§ Data for this exercise

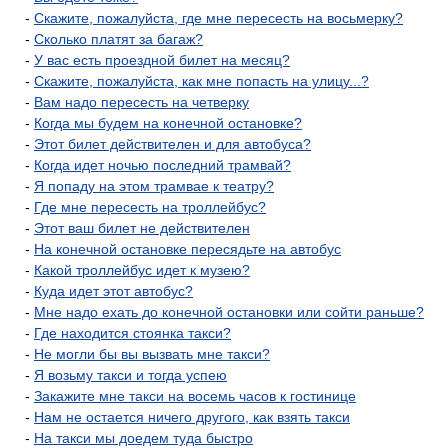
-
Скажите, пожалуйста, где мне пересесть на восьмерку?
-
Сколько платят за багаж?
-
У вас есть проездной билет на месяц?
-
Скажите, пожалуйста, как мне попасть на улицу...?
-
Вам надо пересесть на четверку
-
Когда мы будем на конечной остановке?
-
Этот билет действителен и для автобуса?
-
Когда идет ночью последний трамвай?
-
Я попаду на этом трамвае к театру?
-
Где мне пересесть на троллейбус?
-
Этот ваш билет не действителен
-
На конечной остановке пересядьте на автобус
-
Какой троллейбус идет к музею?
-
Куда идет этот автобус?
-
Мне надо ехать до конечной остановки или сойти раньше?
-
Где находится стоянка такси?
-
Не могли бы вы вызвать мне такси?
-
Я возьму такси и тогда успею
-
Закажите мне такси на восемь часов к гостинице
-
Нам не остается ничего другого, как взять такси
-
На такси мы доедем туда быстро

§ The problem
Except for the pictures, return every line of the material exactly.

§ Output
-
Скажите, пожалуйста, где мне пересесть на восьмерку?
-
Сколько платят за багаж?
-
У вас есть проездной билет на месяц?
-
Скажите, пожалуйста, как мне попасть на улицу...?
-
Вам надо пересесть на четверку
-
Когда мы будем на конечной остановке?
-
Этот билет действителен и для автобуса?
-
Когда идет ночью последний трамвай?
-
Я попаду на этом трамвае к театру?
-
Где мне пересесть на троллейбус?
-
Этот ваш билет не действителен
-
На конечной остановке пересядьте на автобус
-
Какой троллейбус идет к музею?
-
Куда идет этот автобус?
-
Мне надо ехать до конечной остановки или сойти раньше?
-
Где находится стоянка такси?
-
Не могли бы вы вызвать мне такси?
-
Я возьму такси и тогда успею
-
Закажите мне такси на восемь часов к гостинице
-
Нам не остается ничего другого, как взять такси
-
На такси мы доедем туда быстро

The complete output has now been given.